À une deuxième partie de l'étude, 10 patients ont été soignés avec 250 infusions intraveineuses de ìg/kg d'OGF, cette fois livrées plus de 45 mn. Puisque la synchronisation de l'accouchement de médicament était étendue, il n'y avait aucun incident de la toxicité. Six autres patients ont été soignés avec 50 injections de ìg/kg OGF deux fois par jour.

Les Résultats ont prouvé que, à la différence des agents chimiothérapeutiques employés souvent pour traiter le cancer pancréatique, OGF n'a pas entraîné des comptes de globule blanc, de plaquette ou de fer à la goutte, et n'ont pas posé des problèmes gastro-intestinaux. Ni y avait il des effets secondaires tels que l'alopécie, la nausée ou la perte d'appétit.

Les enquêtes de Qualité de vie gérées avant et pendant l'étude ont prouvé que les patients avaient amélioré le comportement d'interaction social et de vigilance, le sommeil et le reste amélioré, la mobilité et la transmission. Les enquêtes de Douleur et de dépression ont affiché une diminution dans des lignes de refoulage de douleur à certaines remarques pendant le traitement, et cet OGF n'a pas induit la dépression, mais a pu avoir évité réellement le développement de la dépression dans les patients terminal-mauvais.

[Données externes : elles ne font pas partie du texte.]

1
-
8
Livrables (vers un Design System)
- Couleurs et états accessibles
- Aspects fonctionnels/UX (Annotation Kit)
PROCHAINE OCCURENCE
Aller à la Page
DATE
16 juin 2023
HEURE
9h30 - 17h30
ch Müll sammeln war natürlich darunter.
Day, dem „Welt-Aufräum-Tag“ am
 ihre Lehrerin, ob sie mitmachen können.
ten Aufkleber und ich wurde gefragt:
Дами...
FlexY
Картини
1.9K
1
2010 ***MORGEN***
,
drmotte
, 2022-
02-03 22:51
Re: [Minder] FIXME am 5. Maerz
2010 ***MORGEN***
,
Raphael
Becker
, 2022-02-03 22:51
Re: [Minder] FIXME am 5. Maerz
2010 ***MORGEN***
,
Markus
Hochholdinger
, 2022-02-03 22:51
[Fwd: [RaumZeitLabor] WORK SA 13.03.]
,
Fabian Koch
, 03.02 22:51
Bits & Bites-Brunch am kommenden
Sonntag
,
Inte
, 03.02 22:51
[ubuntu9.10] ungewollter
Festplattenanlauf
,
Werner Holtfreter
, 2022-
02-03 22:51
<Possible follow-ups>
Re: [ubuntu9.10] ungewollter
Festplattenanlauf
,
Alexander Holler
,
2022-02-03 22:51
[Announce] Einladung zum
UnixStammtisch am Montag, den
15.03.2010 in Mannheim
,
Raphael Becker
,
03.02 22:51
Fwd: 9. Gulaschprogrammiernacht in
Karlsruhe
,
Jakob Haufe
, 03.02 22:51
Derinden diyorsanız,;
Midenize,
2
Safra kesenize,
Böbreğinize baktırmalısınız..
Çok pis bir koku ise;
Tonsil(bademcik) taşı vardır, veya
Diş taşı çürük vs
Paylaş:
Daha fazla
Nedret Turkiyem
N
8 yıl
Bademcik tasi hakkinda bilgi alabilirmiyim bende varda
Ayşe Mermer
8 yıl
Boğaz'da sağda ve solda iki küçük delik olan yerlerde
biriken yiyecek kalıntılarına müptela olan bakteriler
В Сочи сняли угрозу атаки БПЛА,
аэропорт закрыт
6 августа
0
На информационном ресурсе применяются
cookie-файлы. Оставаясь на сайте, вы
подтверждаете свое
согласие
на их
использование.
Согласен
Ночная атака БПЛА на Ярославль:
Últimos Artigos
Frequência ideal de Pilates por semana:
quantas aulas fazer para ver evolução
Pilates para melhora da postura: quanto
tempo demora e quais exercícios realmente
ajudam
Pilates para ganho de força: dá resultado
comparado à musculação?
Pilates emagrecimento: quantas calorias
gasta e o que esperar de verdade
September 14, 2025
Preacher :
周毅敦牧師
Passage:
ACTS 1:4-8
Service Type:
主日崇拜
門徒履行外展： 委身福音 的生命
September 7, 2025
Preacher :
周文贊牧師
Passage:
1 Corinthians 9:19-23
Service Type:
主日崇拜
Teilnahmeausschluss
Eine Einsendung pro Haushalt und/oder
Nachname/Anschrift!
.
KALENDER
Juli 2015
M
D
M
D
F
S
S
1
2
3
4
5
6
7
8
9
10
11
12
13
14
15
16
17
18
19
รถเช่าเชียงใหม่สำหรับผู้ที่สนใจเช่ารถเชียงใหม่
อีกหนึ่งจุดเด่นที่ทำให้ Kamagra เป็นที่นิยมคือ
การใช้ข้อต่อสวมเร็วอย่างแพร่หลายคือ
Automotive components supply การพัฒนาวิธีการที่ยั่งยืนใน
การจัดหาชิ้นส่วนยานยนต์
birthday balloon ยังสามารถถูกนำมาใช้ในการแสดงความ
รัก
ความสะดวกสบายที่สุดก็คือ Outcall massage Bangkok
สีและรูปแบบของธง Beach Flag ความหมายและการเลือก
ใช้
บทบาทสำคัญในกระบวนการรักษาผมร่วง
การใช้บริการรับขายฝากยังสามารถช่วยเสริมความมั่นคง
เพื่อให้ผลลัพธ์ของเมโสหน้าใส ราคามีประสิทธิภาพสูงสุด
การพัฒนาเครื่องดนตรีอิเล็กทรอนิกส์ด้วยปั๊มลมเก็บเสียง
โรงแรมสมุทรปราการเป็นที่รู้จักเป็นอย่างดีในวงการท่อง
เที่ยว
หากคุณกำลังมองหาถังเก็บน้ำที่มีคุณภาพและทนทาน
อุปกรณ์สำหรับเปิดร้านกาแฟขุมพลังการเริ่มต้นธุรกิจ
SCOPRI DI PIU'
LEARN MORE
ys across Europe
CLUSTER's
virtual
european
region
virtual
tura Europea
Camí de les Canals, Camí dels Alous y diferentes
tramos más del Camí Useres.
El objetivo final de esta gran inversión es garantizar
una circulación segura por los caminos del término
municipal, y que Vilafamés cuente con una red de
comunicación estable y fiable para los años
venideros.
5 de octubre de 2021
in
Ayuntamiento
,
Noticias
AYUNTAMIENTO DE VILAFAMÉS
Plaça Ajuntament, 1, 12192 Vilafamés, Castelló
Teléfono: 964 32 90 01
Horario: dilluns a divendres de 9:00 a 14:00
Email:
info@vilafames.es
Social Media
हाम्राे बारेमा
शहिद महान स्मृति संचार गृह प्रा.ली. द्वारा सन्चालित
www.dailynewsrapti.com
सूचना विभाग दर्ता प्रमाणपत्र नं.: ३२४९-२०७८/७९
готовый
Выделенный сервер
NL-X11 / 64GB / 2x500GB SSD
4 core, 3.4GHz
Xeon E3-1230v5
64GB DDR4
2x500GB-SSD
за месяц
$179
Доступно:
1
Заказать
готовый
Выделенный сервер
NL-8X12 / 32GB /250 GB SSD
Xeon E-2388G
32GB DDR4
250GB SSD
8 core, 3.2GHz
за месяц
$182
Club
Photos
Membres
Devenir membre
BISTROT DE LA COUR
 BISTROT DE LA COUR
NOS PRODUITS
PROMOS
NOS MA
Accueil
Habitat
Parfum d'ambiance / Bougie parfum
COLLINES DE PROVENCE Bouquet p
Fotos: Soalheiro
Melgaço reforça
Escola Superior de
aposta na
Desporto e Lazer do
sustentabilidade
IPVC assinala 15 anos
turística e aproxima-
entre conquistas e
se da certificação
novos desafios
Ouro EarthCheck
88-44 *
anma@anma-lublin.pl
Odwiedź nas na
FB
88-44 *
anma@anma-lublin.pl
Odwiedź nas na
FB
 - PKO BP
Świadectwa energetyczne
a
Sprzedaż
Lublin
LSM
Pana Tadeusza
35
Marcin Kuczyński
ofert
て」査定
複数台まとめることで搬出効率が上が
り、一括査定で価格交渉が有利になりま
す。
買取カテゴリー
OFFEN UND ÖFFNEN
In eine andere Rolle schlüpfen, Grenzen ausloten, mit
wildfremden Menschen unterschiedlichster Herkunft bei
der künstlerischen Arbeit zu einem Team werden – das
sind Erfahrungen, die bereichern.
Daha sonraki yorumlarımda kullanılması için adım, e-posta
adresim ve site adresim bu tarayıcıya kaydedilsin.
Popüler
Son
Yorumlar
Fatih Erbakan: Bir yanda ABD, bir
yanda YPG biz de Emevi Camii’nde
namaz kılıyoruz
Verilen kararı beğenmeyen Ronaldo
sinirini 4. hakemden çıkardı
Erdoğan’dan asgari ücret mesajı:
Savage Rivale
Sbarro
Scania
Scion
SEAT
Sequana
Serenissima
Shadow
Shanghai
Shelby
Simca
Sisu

« Bien Que cette étude n'a pas été destinée pour examiner la réaction ou la survie de tumeur, nos résultats préliminaires ont affiché que deux patients présentant l'écart du cancer au foie ont répondu avec la perte de métastases, et la survie a été augmentée de 5,6 mois sous la demande de règlement typique avec la gemcitabine, à 9,1 mois avec OGF, » Zagon a dit. « Quelques patients ont survécu de 21 à 23 mois. »

Zagon a dit que les études précliniques d'OGF indiquent qu'il peut être utile dans la demande de règlement d'autres cancers qui comptent sur OGF pour l'accroissement tel que le côlon, la tête et le collet, le rein et le système nerveux se développant.

Les chercheurs inscrivent actuel les patients dans un plus grand, étude de phase II d'OGF pour la demande de règlement du cancer pancréatique parrainée par les Instituts de la Santé Nationaux. Pour plus d'information ou être évalué pour l'inclusion dans l'essai, contact Sandra Bingaman, R.N., Coordinateur d'étude de recherches, (717) à 531-8108.

Les Co-auteurs sur l'étude étaient : Jill P. Smith, M.D., Robert L. Conter, M.D., Sandra I. Bingaman, Harold A. Harvey, M.D., David T. Mauger, Ph.D., Mejdi Ahmad, M.D., Lawrence M. Demers, Ph.D., Wayne B. Stanley, et Patricia J. McLaughlin, Ph.D., Université d'État de Penn de Médicament, Centre Médical de Milton S. Hershey d'État de Penn.